Namun yang tidak disadari banyak orang adalah ternyata di balik permukaannya yang beku terdapat lusinan gunung berapi.
Mengutip Live Science, faktanya di bahwa lapisan es besar di bagian barat benua Antartika terdapat wilayah vulkanik terbesar di Bumi.
Total ada 138 gunung berapi, dari jumlah tersebut 91 gunung berapi pertama kali ditemukan sebagai bagian dari penelitian tahun 2017 yang dipublikasikan dalam jurnal Geological Society.
Jadi mungkinkah salah satu gunung berapi di Antartika itu meletus?
Gunung berapi di Antartika
Meski gunung berapi di Antartika dianggap masih muda jika dibandingkan dengan gunung berapi yang ada, para ilmuwan tidak dapat membedakan apakah mereka aktif secara vulkanik atau tidak.
Saat ini hanya ada dua gunung berapi di benua tertutup es yang tergolong aktif.
Dua gunung itu adalah Pulau Deception, daratan berbentuk tapal kuda yang merupakan bagian dari Kepulauan Shetland Selatan.
Selanjutnya adalah Gunung Erebus yang memiliki puncak setinggi 3.794 meter.
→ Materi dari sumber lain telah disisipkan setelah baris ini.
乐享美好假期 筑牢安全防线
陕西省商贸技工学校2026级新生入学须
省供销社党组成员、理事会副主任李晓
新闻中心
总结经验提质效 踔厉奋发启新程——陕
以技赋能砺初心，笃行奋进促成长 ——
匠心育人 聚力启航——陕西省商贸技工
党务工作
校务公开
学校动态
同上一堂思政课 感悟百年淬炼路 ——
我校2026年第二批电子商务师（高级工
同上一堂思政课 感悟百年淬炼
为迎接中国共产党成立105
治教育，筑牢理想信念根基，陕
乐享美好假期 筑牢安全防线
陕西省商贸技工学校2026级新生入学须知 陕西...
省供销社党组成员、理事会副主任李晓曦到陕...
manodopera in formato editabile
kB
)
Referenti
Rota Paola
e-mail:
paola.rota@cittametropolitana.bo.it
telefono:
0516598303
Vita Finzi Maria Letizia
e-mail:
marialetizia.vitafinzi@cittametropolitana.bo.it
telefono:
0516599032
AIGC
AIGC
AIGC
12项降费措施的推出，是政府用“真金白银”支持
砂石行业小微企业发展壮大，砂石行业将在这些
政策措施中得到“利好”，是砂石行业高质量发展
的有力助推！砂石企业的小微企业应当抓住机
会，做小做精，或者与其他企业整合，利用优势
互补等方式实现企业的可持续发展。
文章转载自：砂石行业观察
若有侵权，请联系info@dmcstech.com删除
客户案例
Gunung ini dianggap sebagai gunung berapi aktif paling selatan di dunia.
"Erebus terus meletus sejak tahun 1972," kata Conor Bacon, ilmuwan penelitian pascadoktoral di Lamont-Doherty Earth Observatory di Columbia University, New York.
Sejak itu, gunung Erebus diketahui mengeluarkan gumpalan gas dan uap dan bahkan kadang-kadang memuntahkan bom batu yang secara kolektif dikenal sebagai letusan strombolian.
Pulau Deception, di sisi lain adalah kaldera gunung berapi aktif yang terakhir meletus pada tahun 1970, menurut Deception Island Antarctic Specially Managed Area, yang memantau aktivitas gunung berapi di pulau itu.
Untuk saat ini, pulau diklasifikasikan sebagai 'hijau' dan diperkirakan tidak akan terjadi letusan.
Meskipun hanya ada dua gunung berapi aktif di benua ini, Antartika dipenuhi fumarol, yaitu lubang vulkanik yang melepaskan gas dan uap ke udara.
Jika kondisinya tepat, akumulasi dari ventilasi ini dapat menciptakan endapan yang dikenal sebagai menara es fumarol yang tingginya mencapai 3 meter.
Meskipun para ilmuwan terus-menerus memantau gunung berapi di Antartika dengan instrumen, sulit untuk memprediksi kapan tepatnya gunung berapi akan meletus berikutnya.
Dengan kata lain, selain dua gunung berapi aktif dan berbagai fumarol, sulit untuk mengatakan apakah ada gunung berapi lain di benua ini yang mungkin akan meletus.
Lebih lanjut, gunung Erebus dan Pulau Deception saja hanya memiliki sejumlah kecil instrumen pemantauan permanen.
Jaringan pemantauan tersebut terdiri dari seismometer untuk mendeteksi aktivitas seismik yang terkait dengan letusan gunung berapi.
Dari waktu ke waktu, para peneliti akan mengerahkan jaringan instrumen yang lebih luas untuk melakukan studi spesifik, namun hal tersebut bisa menimbulkan sejumlah tantangan logistik yang sangat besar dibandingkan gunung berapi lain yang jauh lebih mudah diakses.
“Selain tantangan logistik, instalasi permanen harus cukup kuat untuk bertahan dalam kondisi keras dan malam kutub yang panjang,” kata Bacon.